Quem goste de música popular - especialmente da de língua inglesa - e se dê ao trabalho de querer saber o que afinal se passou na tão cantada década dos Beatles, os 60's, irá verificar que os Walker Brothers são, a par de P.J. Proby, casos especiais: enquanto as grandes bandas inglesas tomavam de assalto o enorme (e de difícil penetração) mercado norte-americano, dando origem à chamada British Invasion, eles fizeram o percurso inverso, emigrando dos EUA para a swinging London, onde acabariam por ter um sucesso assinalável, embora de não muito longa duração (de 1965 a 1967 tiveram várias canções no top inglês, separando-se logo a seguir)
Adiante-se que o grupo, um trio, não era realmente constituido por irmãos e curiosamente, nenhum deles tinha o sobrenome de Walker.
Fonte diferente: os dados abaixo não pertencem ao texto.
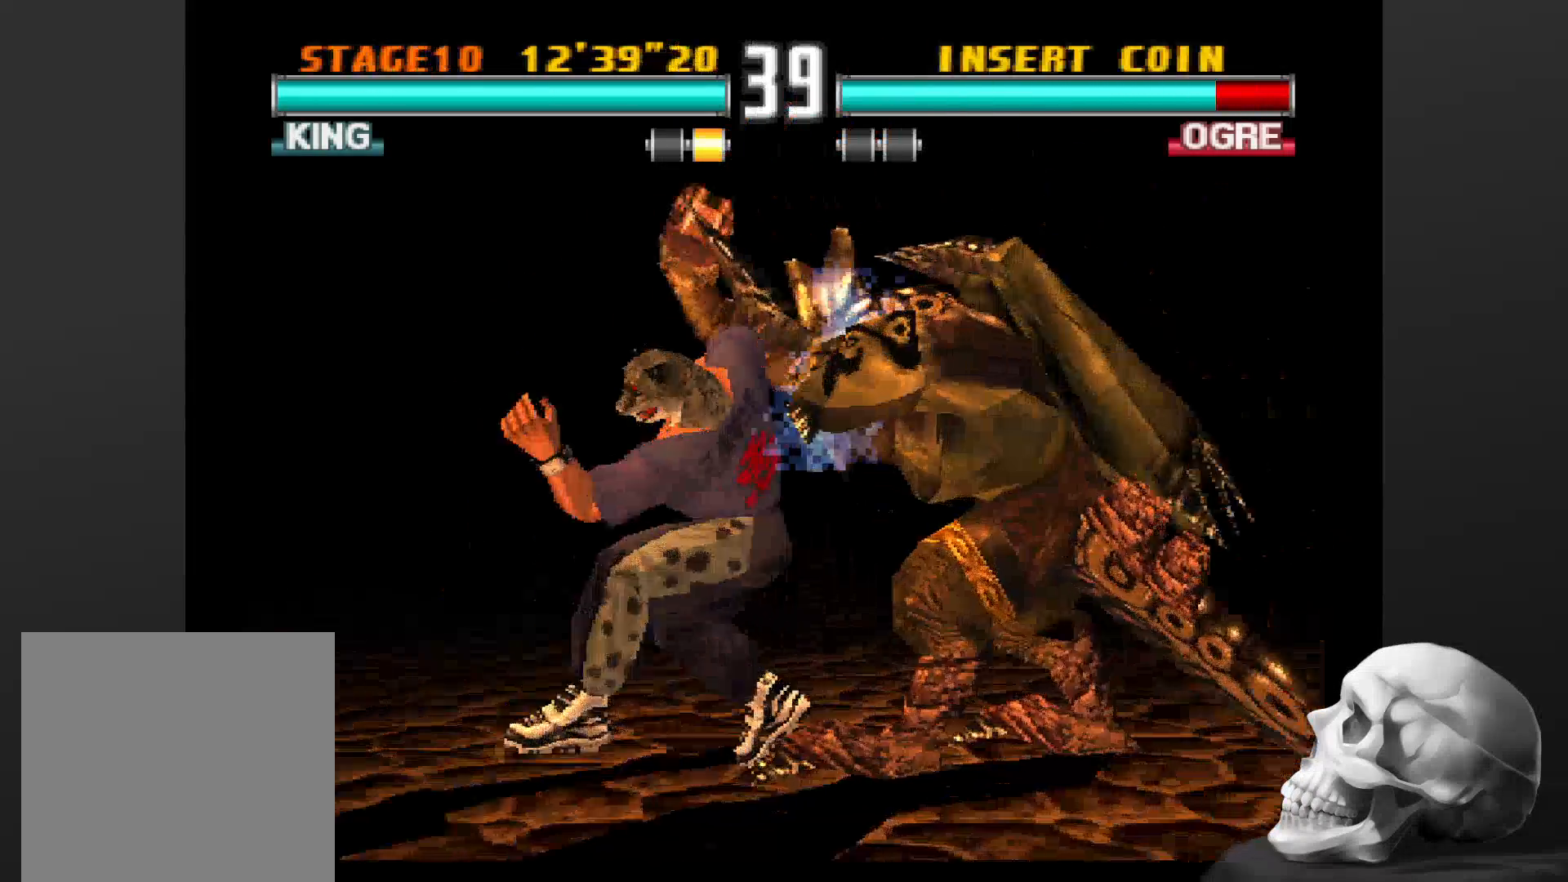
Gameplay with a controller (PlayStation layout); each line is a JSON object with the inputs held at the frame after it (dt_ms = milliseconds from this image to that frame). "events" lists button and stick changes between this image and that frame as [ms after this image, input, new state], when the widget could be followed in between. Not read: CROSS DPAD_DOWN DPAD_LEFT DPAD_RIGHT L3 R1 R3.
{"dt_ms": 500, "buttons": [], "left_stick": "center", "right_stick": "center", "events": [[300, "SQUARE", "down"], [433, "SQUARE", "up"]]}
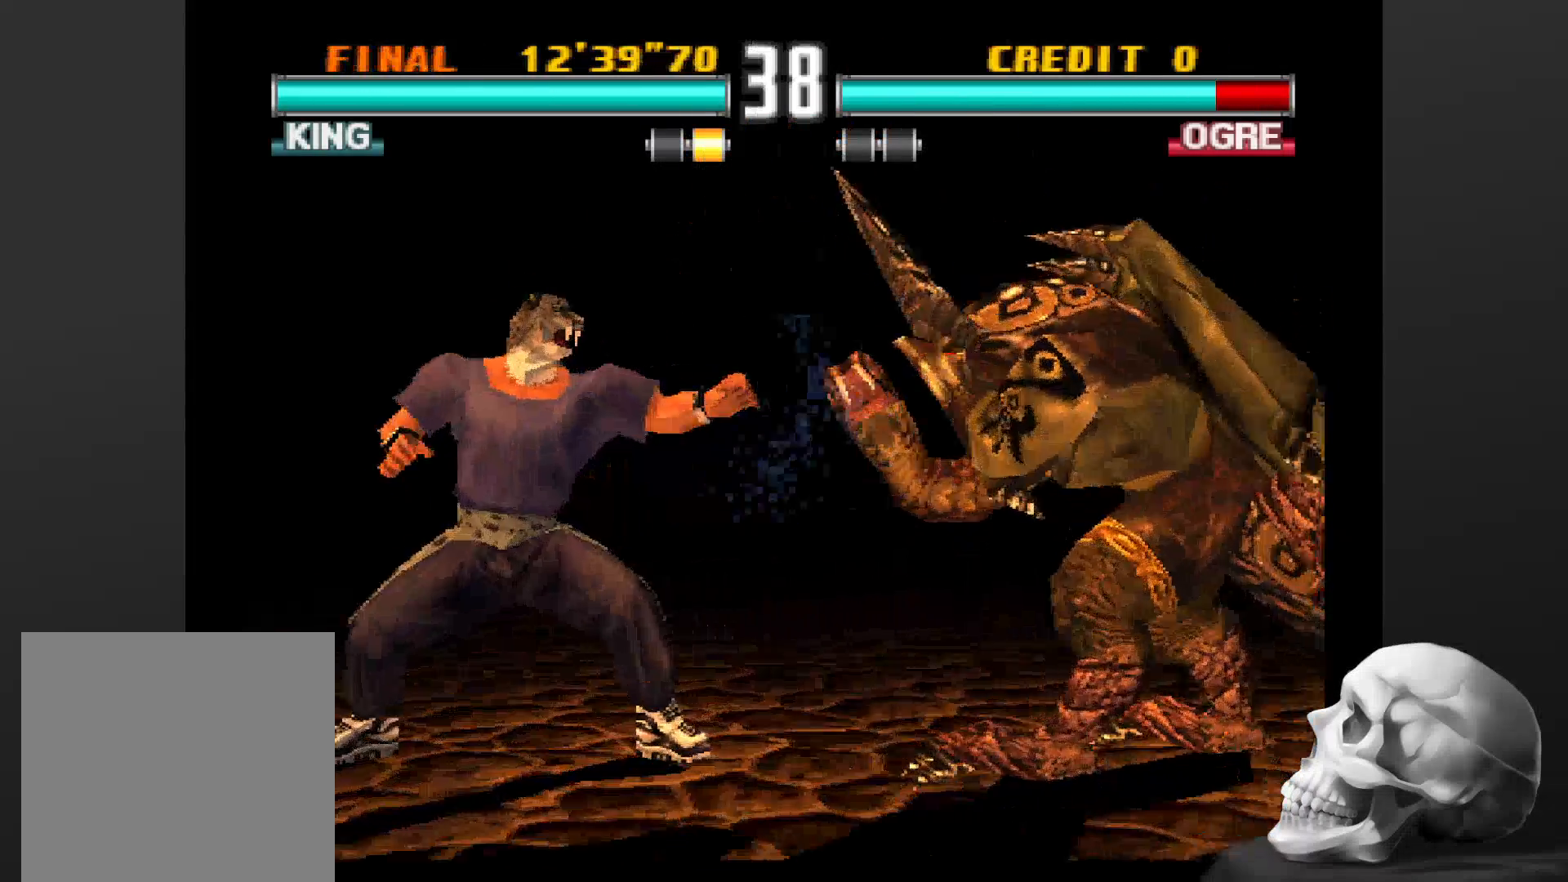
{"dt_ms": 500, "buttons": ["CIRCLE"], "left_stick": "center", "right_stick": "center", "events": [[233, "CIRCLE", "down"]]}
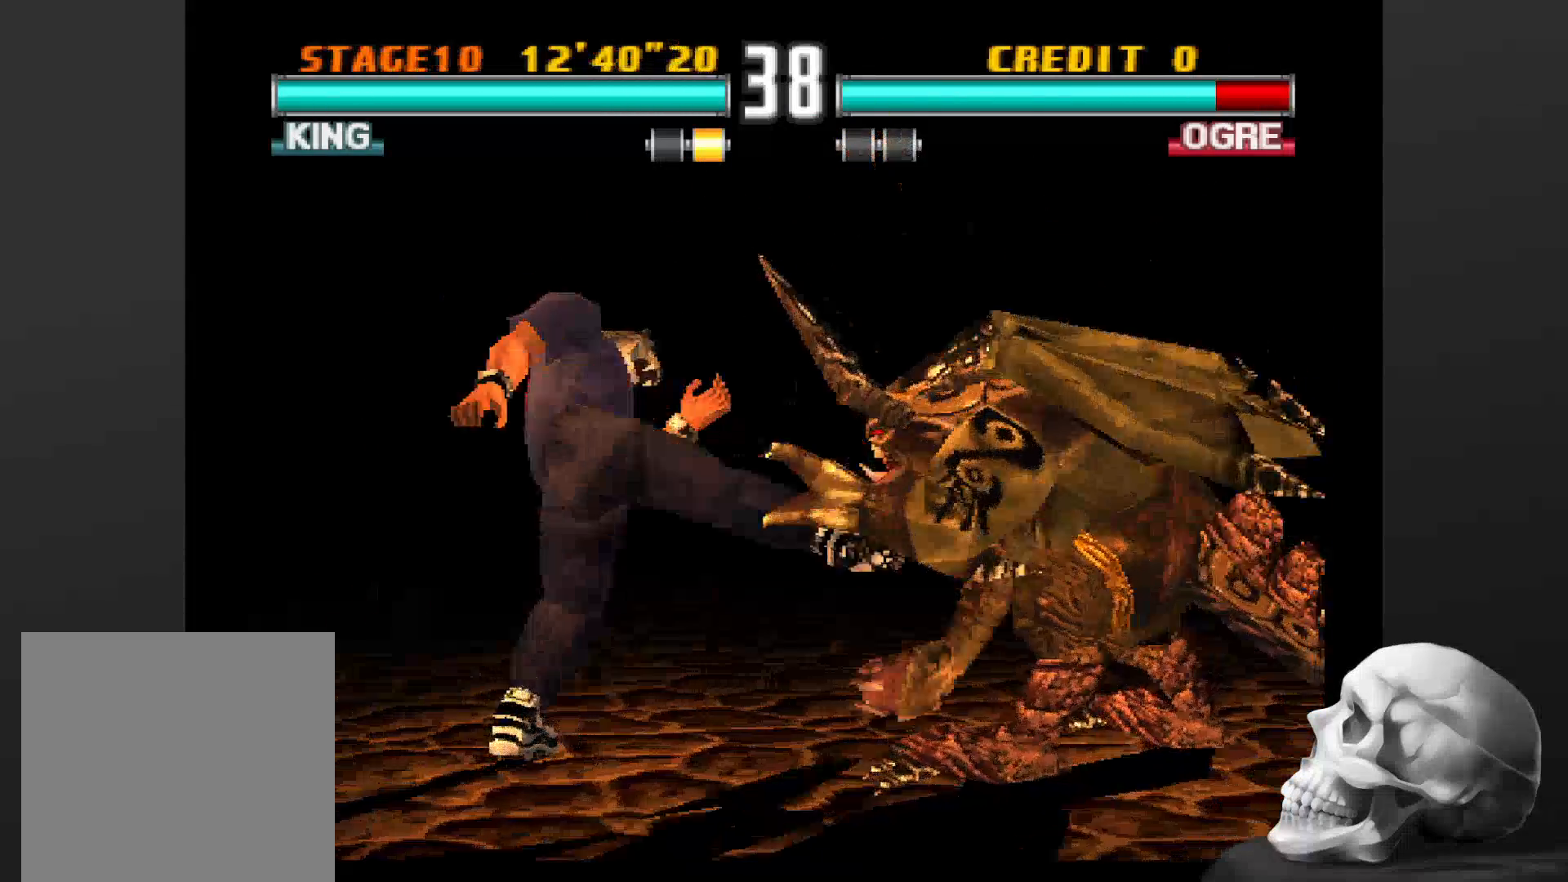
{"dt_ms": 500, "buttons": [], "left_stick": "center", "right_stick": "center", "events": [[200, "CIRCLE", "up"]]}
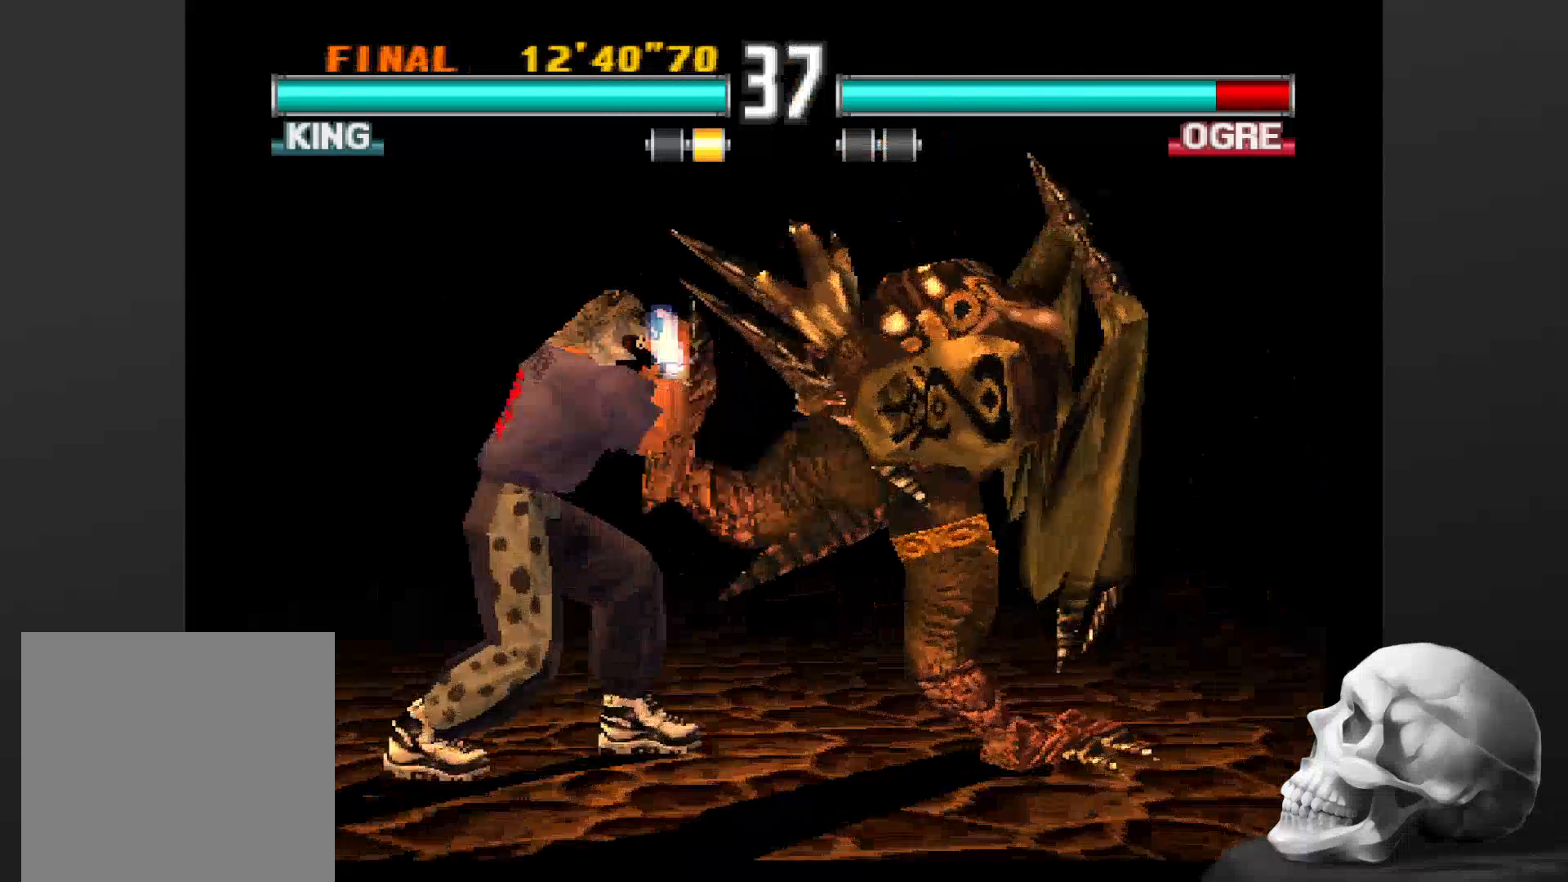
{"dt_ms": 500, "buttons": [], "left_stick": "center", "right_stick": "center", "events": []}
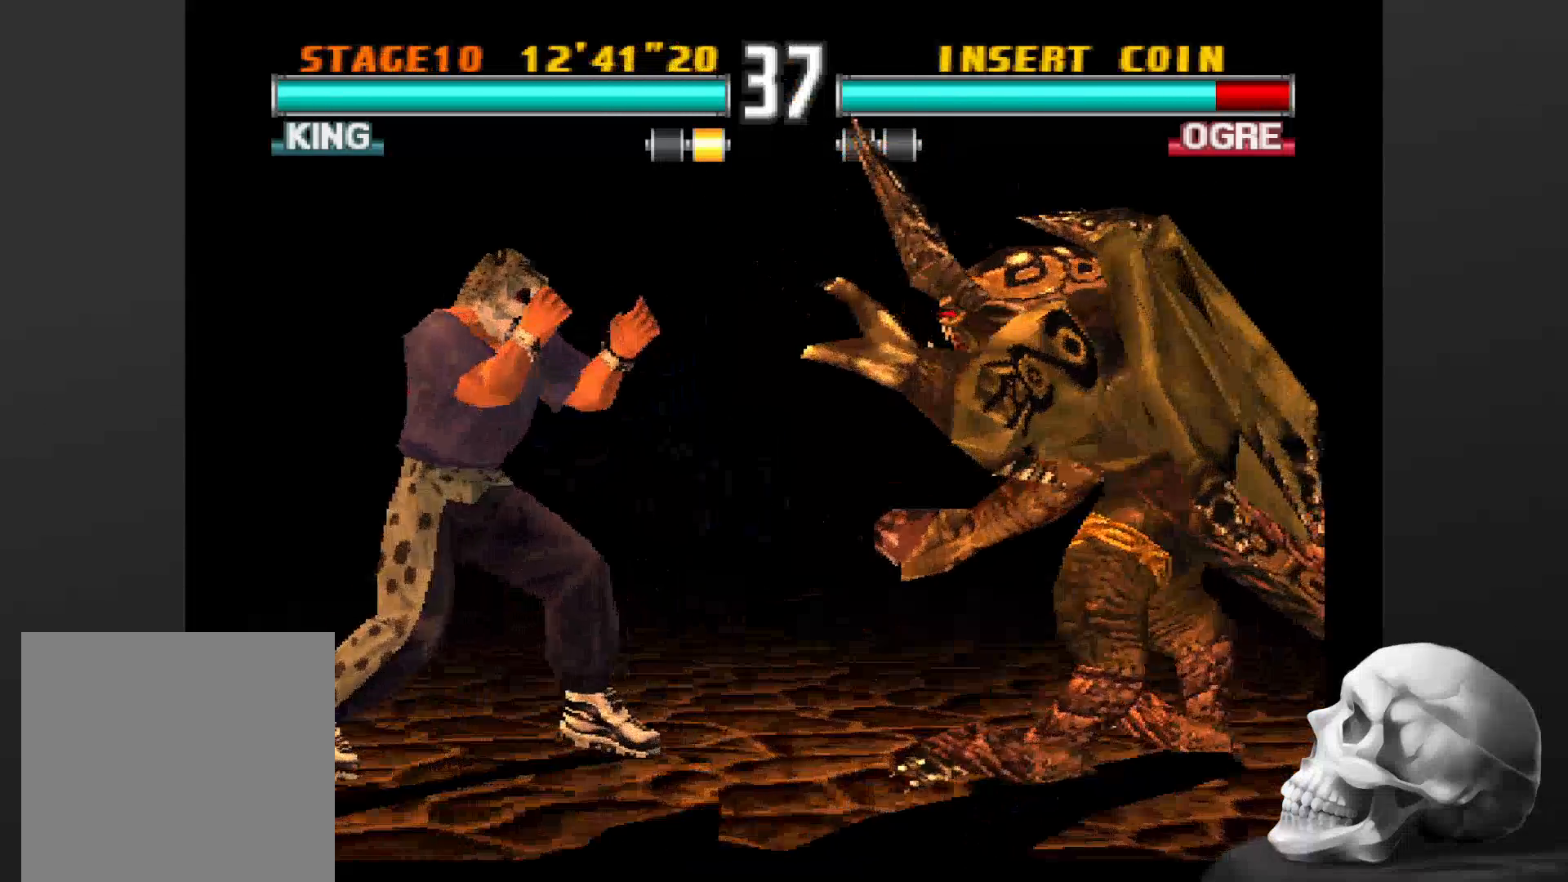
{"dt_ms": 1000, "buttons": [], "left_stick": "center", "right_stick": "center"}
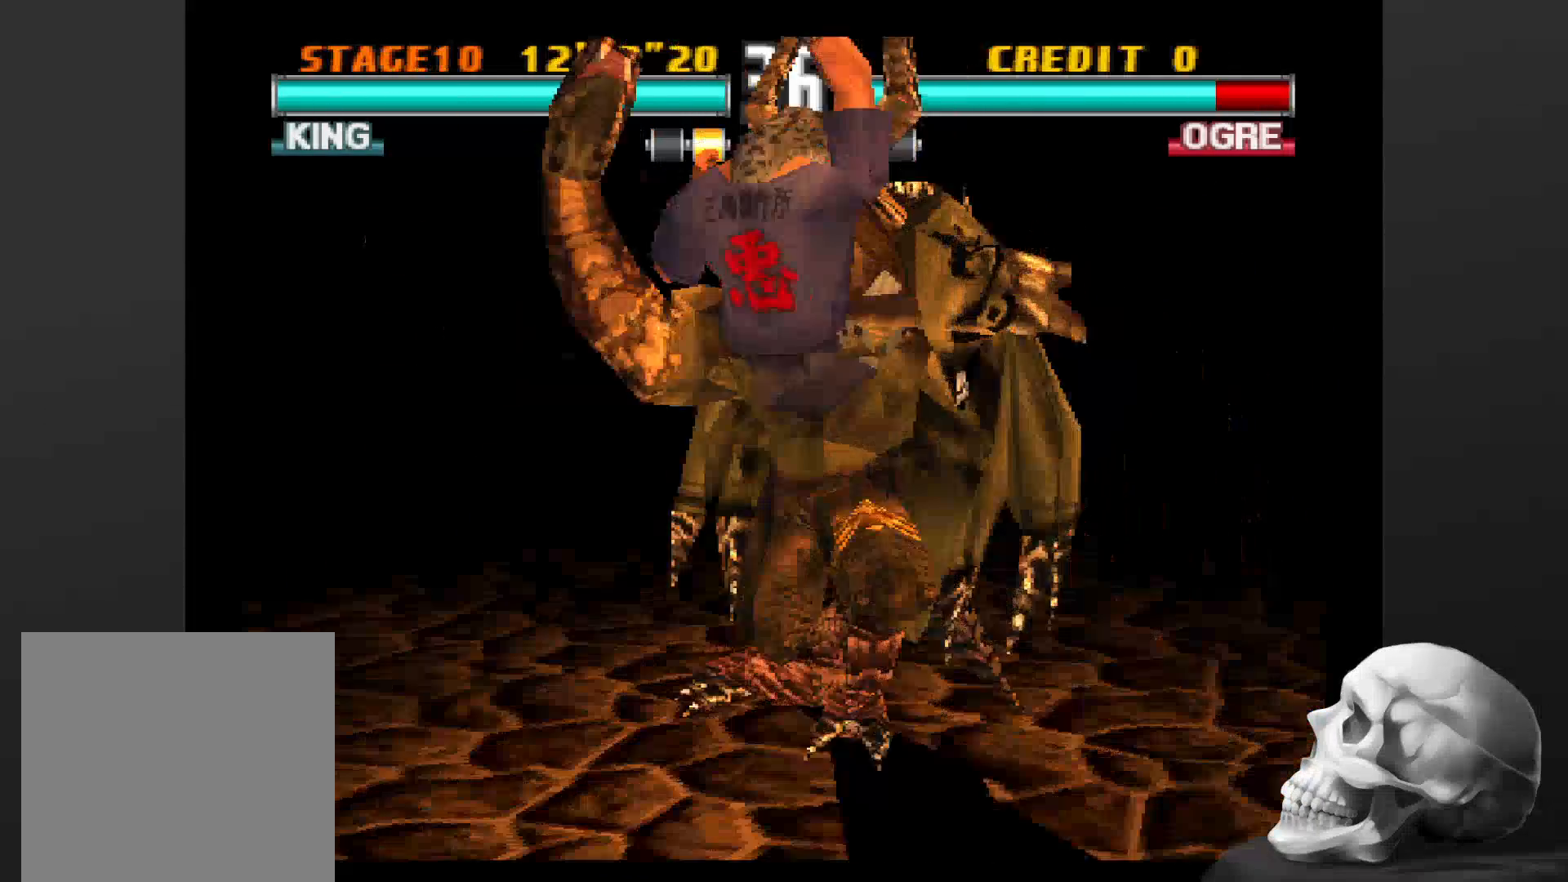
{"dt_ms": 500, "buttons": ["CIRCLE"], "left_stick": "center", "right_stick": "center", "events": [[467, "CIRCLE", "down"]]}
Tratou-se, portanto, que uma questão de marketing.
Quando da separação, e inevitavelmente, a grande voz do grupo, Scott Engel, foi dos três o único a ter sucesso a solo, embora o seu low-profile - evitava até estar em eventos onde as suas obras constavam das candidatas a prémios - não lhe tivesse proporcionado a projecção que a sua qualidade merecia.
Não me vou estender muito em pormenores - na net encontra-se informação de sobejo sobre Scott Walker (ele manteve o sobrenome na sua carreira a solo) ou mesmo sobre os Brothers - mas diria que a sua classe como cantor, o bom gosto que sempre demonstrou na escolha meticulosa dos temas que aceitou cantar, permitiram-lhe o assentimento de Jacques Brel para que editasse um álbum, "Scott sings Brel", com temas do grande autor belga transpostos para inglês pelo próprio Scott. Foi aliás a qualidade das versões que levou Brel a aquiescer.